Come March and taxpayers will run helter-skelter to invest in tax-saving schemes in order to save paying huge amount in taxes. This panic situation can be avoided by doing some tax planning in advance. Also, tax planning can not only reduce your tax liability but also increase the value of your investments. Here’s how:
Choose your investments wisely
Advance tax planning helps you choose your investments wisely. You get ample time to compare and choose the plan that will maximise returns apart from providing tax benefits. Depending on your needs and financial goals, you can pick and choose the plan or scheme that is just right for you. Also, you can choose the right mix of investment instruments that will maximise your returns even while saving your taxes.
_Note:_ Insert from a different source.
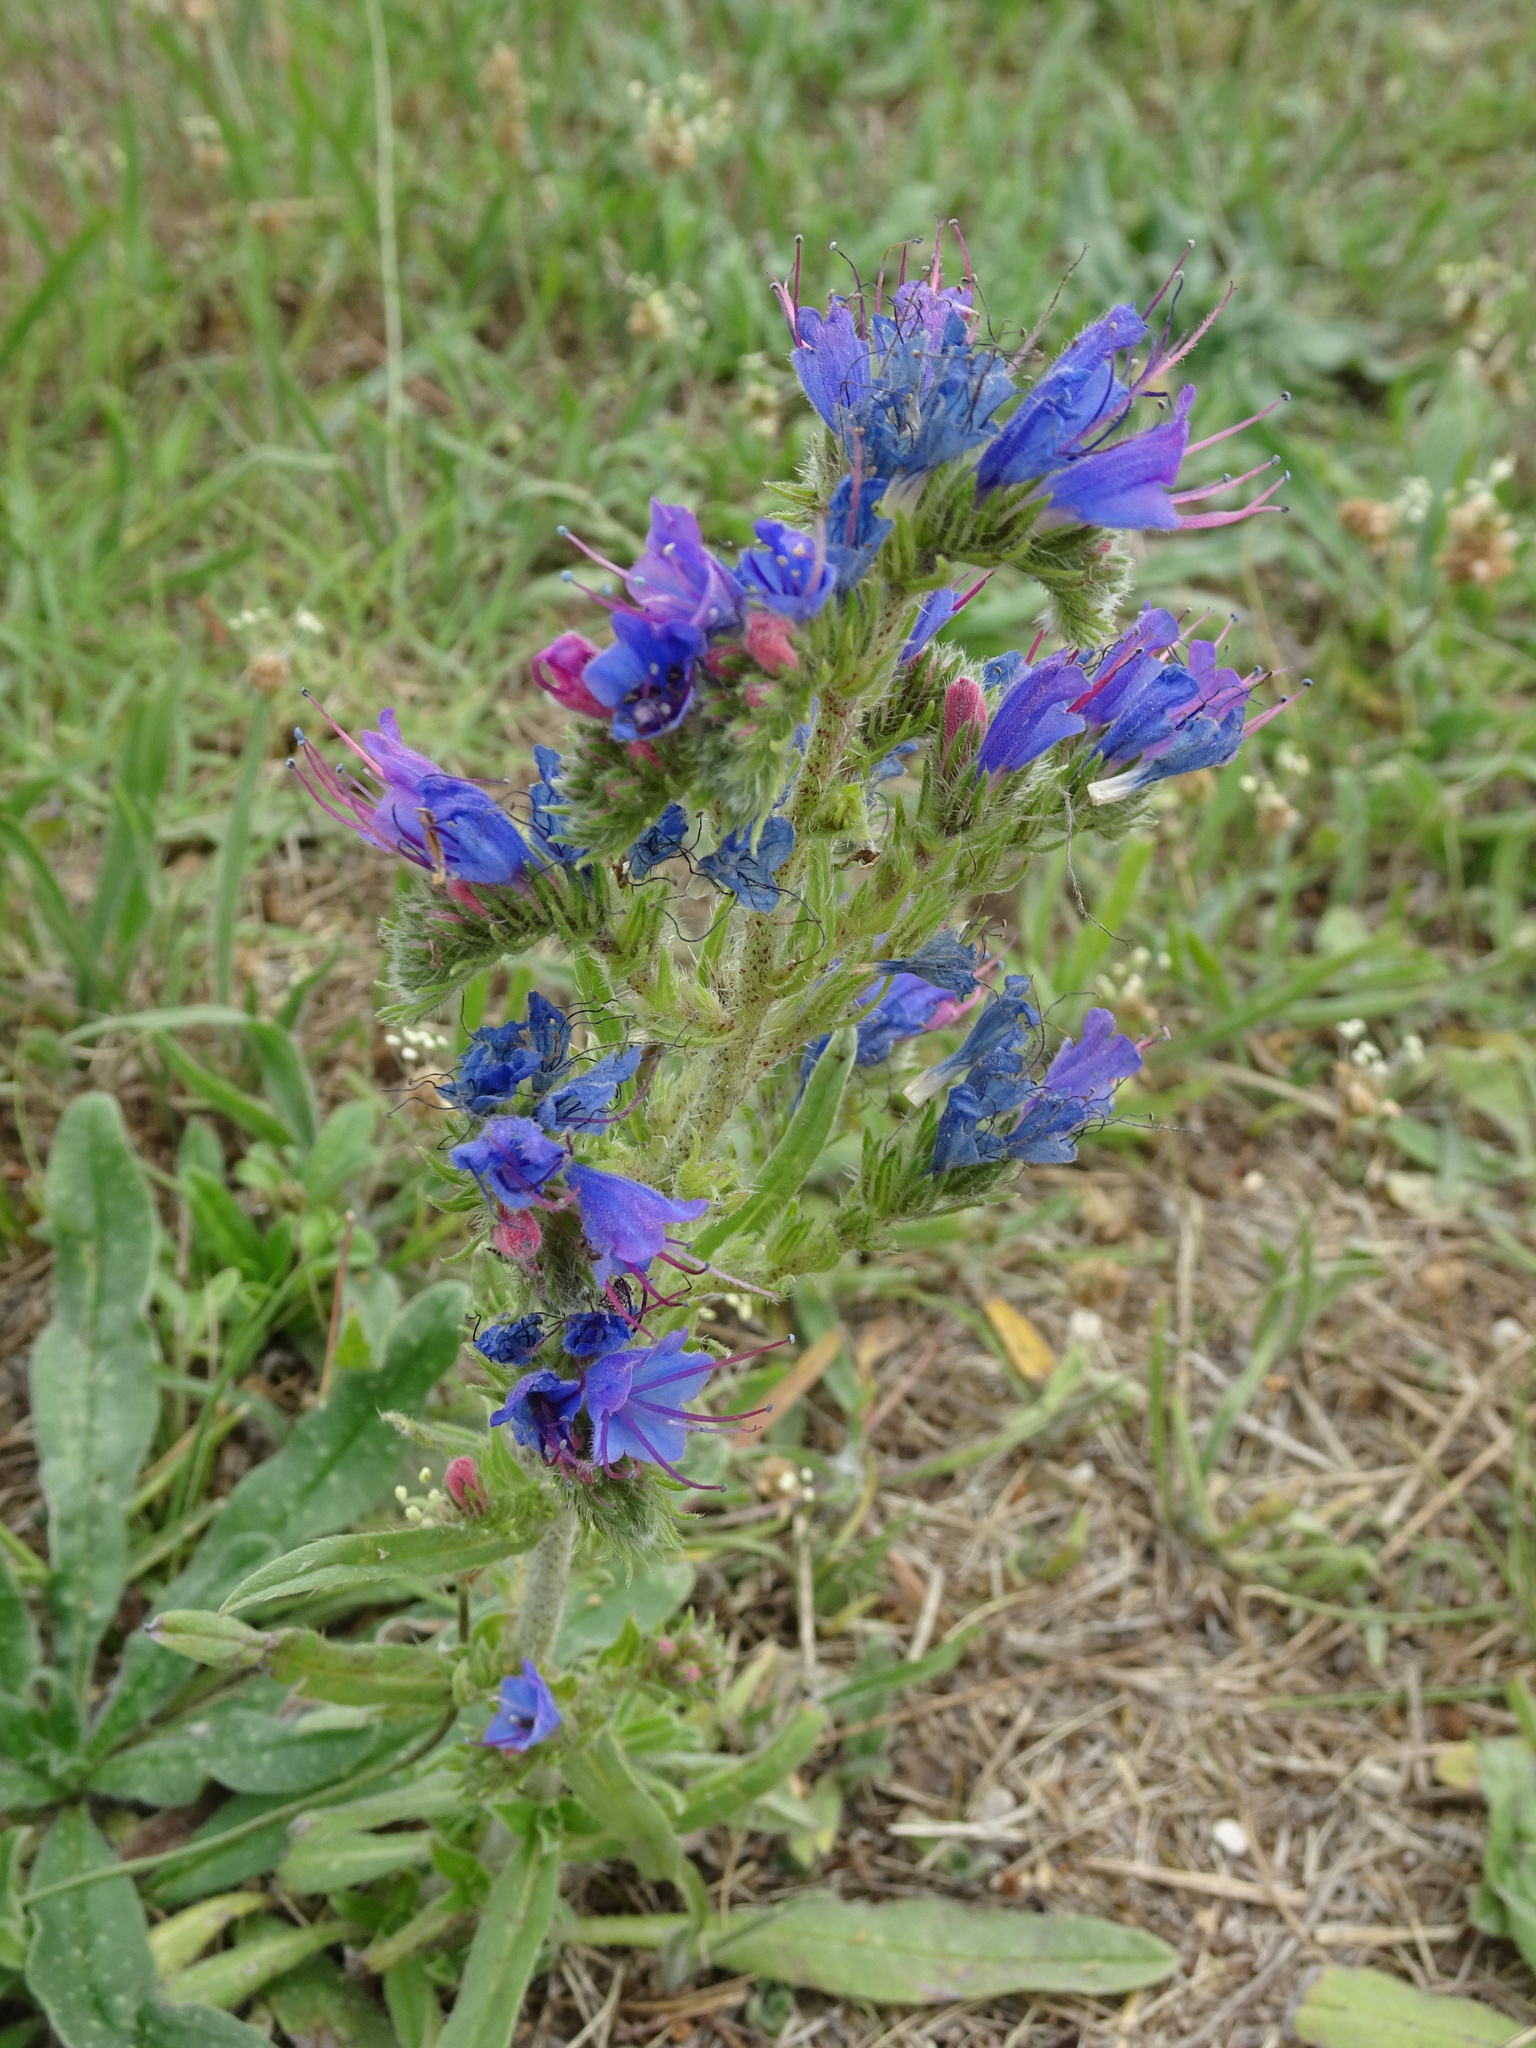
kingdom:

This is not possible when you are investing in haste, because the only thing weighing on your mind in such a situation is saving taxes.
Go beyond NSC and PPF
National Savings Certificates (NSCs) and Public Provident Fund (PPF) are great tax savings instruments, but they offer fixed returns and their lock-in period is much higher than, say, Equity Linked Savings Schemes (ELSS) offered by mutual funds. So, start thinking beyond NSC and PPF and you may reap the twin benefits of saving taxes and growing your investments too.
Avail other tax benefits
Repayment of home loan or education loan, payment of premium for medical and life insurance for yourself and your dependent family members, donation to a charity that offers tax deduction, payment of children’s tuition fees and contribution to EPF, all these payments and contributions qualify for deductions under the Income Tax Act. Take advantage of these provisions and reduce your tax liability.